Eduardo Merino| Viticultor de Tricio, 40 años |Merino ha tomado las riendas recientemente del viñedo familiar tras la jubilación de su padre

Pilar Hidalgo
PILAR HIDALGO

El progenitor de Eduardo Merino se ha jubilado recientemente, así que este joven de Tricio de 40 años se planteó continuar con la explotación de viñedo familiar porque «es lo que he hecho con mi padre toda la vida». «Me acabo de instalar, con la idea de seguir con la viña y algo más si puedo», avanza.

En su opinión, «el viñedo constituye uno de los mejores cultivos que hay en La Rioja», por la rentabilidad que ofrece. «Creo que es uno de los que realmente puedes vivir», sostiene.

No obstante, si su padre no le hubiera traspasado toda la infraestructura agraria y las tierras «me resultaría realmente inviable meterme en esto ahora mismo».

«En este sector tienes que contar con un respaldo de atrás, de tus padres o familia, porque tampoco está como para dedicarte a ello de hoy para mañana, puesto que las inversiones son muy elevadas», explica el riojalteño.

Eduardo solicitó las ayudas a la incorporación de jóvenes al agro de la Consejería de Agricultura, Ganadería y Medio Ambiente, sin las que admite que «quizá no hubiera podido continuar».

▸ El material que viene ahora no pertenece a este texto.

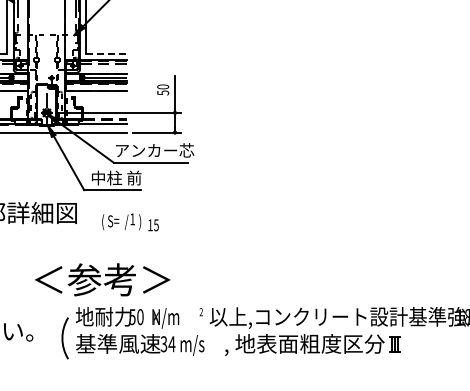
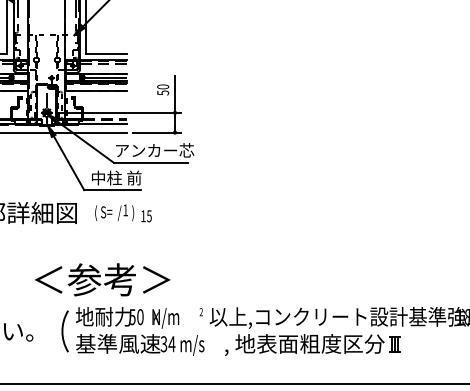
line at (107, 53): dashed -> solid
text at (130, 222) position: (130, 222) -> (123, 213)
arc at (63, 338) position: (63, 338) -> (63, 331)
line at (234, 384): none -> present
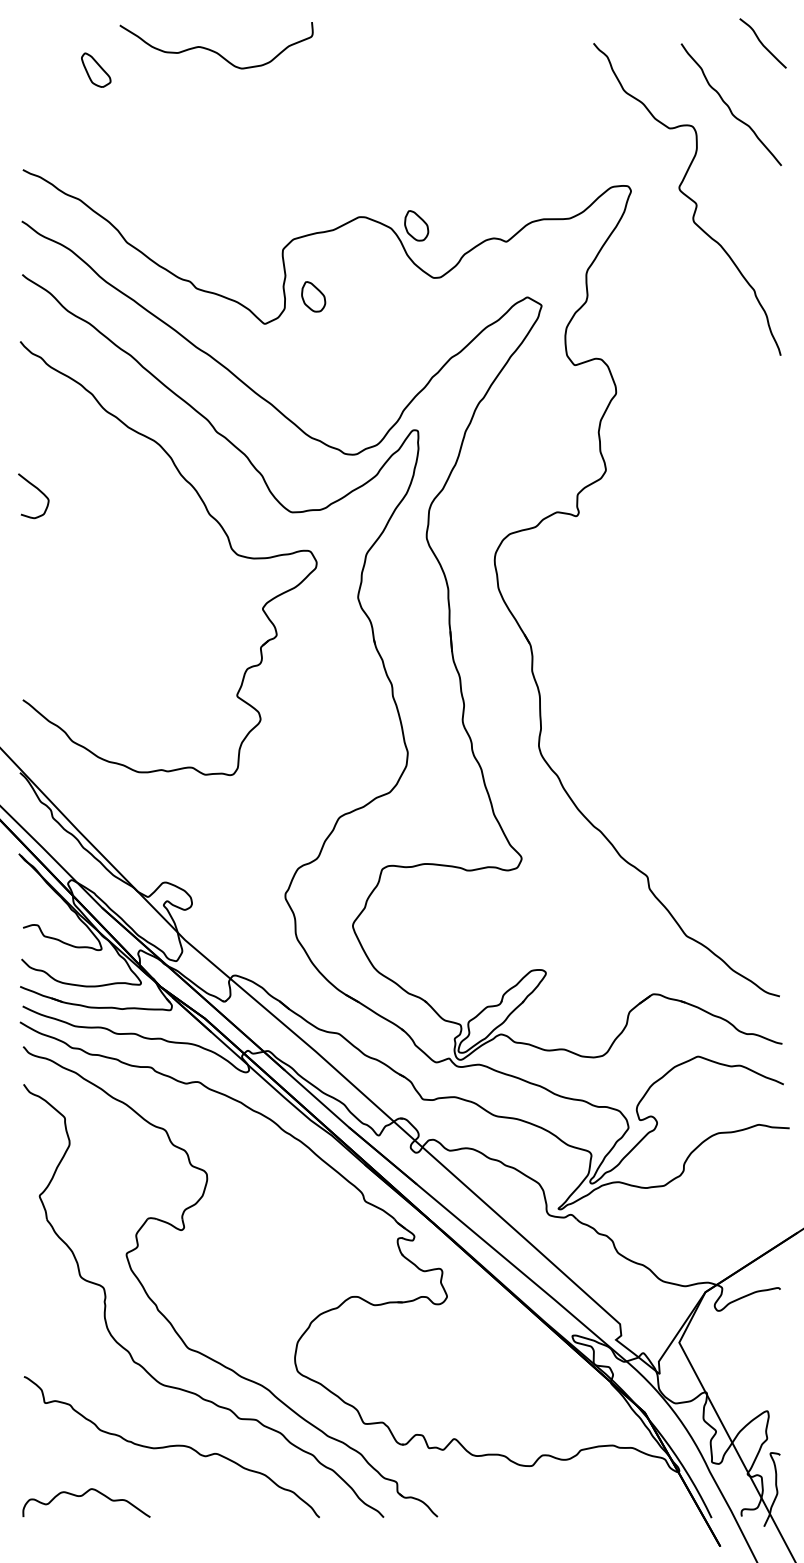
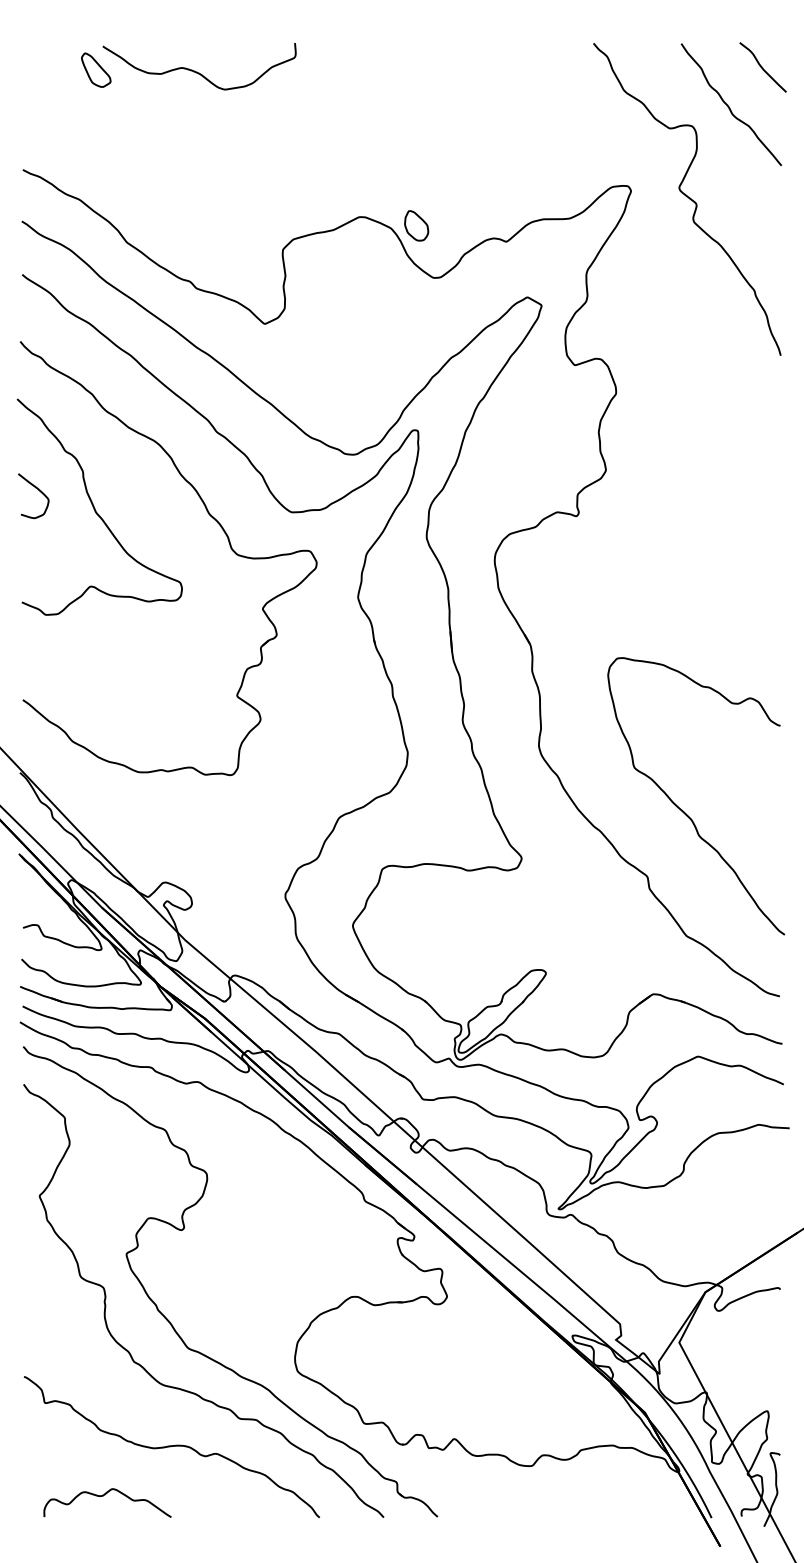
curve at (762, 43) position: (762, 43) -> (762, 67)
curve at (214, 50) position: (214, 50) -> (197, 71)
part at (313, 296): present -> none
curve at (95, 508): none -> present
curve at (682, 809): none -> present
curve at (82, 1496) position: (82, 1496) -> (103, 1496)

«Los 24.000 euros del primer plazo (el 60% de los 40.000 euros a que asciende la cuantía total) son los que me han permitido seguir con la explotación», reconoce. De no haberlos obtenido, señala que «habría tenido que mirar otras fórmulas para haberme financiado durante este año».

Este joven viticultor de Tricio ha participado a su vez en el programa de formación para quienes se incorporan a la empresa agraria promovido por el Gobierno de La Rioja. «Me ha servido de mucho, porque te informan y aprendes cosas», asegura. En cualquier caso, indica que «no tienes que saber de todo, pero se trata de conceptos que ya se te quedan y que luego te suenan».